Em boa verdade, um burocrata acabaria com o atendimento ao cliente simplesmente por uma questão de princípio. O atendimento ao cliente é uma ineficiência absoluta, para um burocrata. Aliás, um burocrata acabaria também com as flores: são apenas ervas ineficientes, como diz o Rory Sutherland no seu livro ‘Alquimia’. A consideração pelos outros, a sensibilidade para com a humanidade destes, e as relações sociais, em suma, não são uma ineficiência das organizações… são antes a fundação de ambientes organizacionais saudáveis e da sustentabilidade dos negócios. Claro que um burocrata não percebe isto. Por isso é que é um burocrata. Respeitar verdadeiramente os clientes implica dar-lhes atenção, estar interessado em os ouvir e fazer o nosso melhor para satisfazer as suas necessidades e desejos. Aliás, estar com um cliente é ser ineficiente por definição (na ótica dos burocratas): é dar-lhe tempo, apoio, conselhos, sorrisos e até wi-fi grátis, sem ter nada em troca.

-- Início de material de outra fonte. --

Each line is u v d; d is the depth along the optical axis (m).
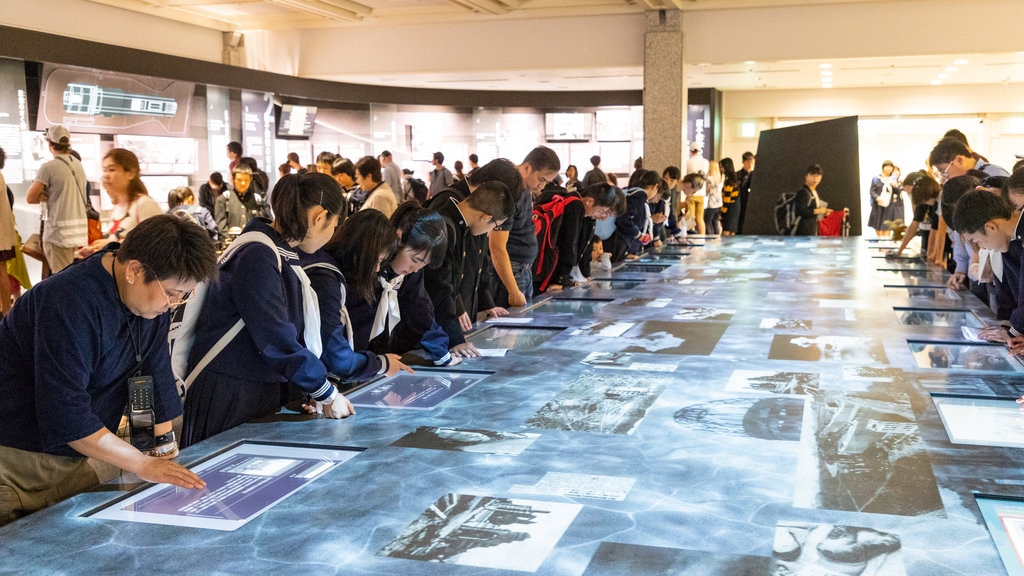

Um burocrata acredita que coisas como a atenção, a beleza, a indulgência, a confiança, a felicidade dos clientes… entre muitos outros exemplos possíveis relacionados com as idiossincrasias do ser humano… são insignificantes… e são ineficiências até. E os burocratas condicionam-nos a também acreditar nisto. E todos nós assim nos tornamos um bocadinho mais insensíveis aos outros… a cada dia que passa, fruto da quantificação de tudo e da burocratização de tudo. Juntemos a isto a mentalidade do curto prazo e a absoluta subjugação da avaliação do sucesso das organizações em função de resultados estritamente numéricos e redutores… e temos organizações cada vez mais frias e distantes da realidade da vida dos seus trabalhadores e dos consumidores no mercado. Esta falta de humanidade preocupa-me muito mais que as consequências do crescimento da Inteligência Artificial e os perigos que advém desta. E não devo ser o único.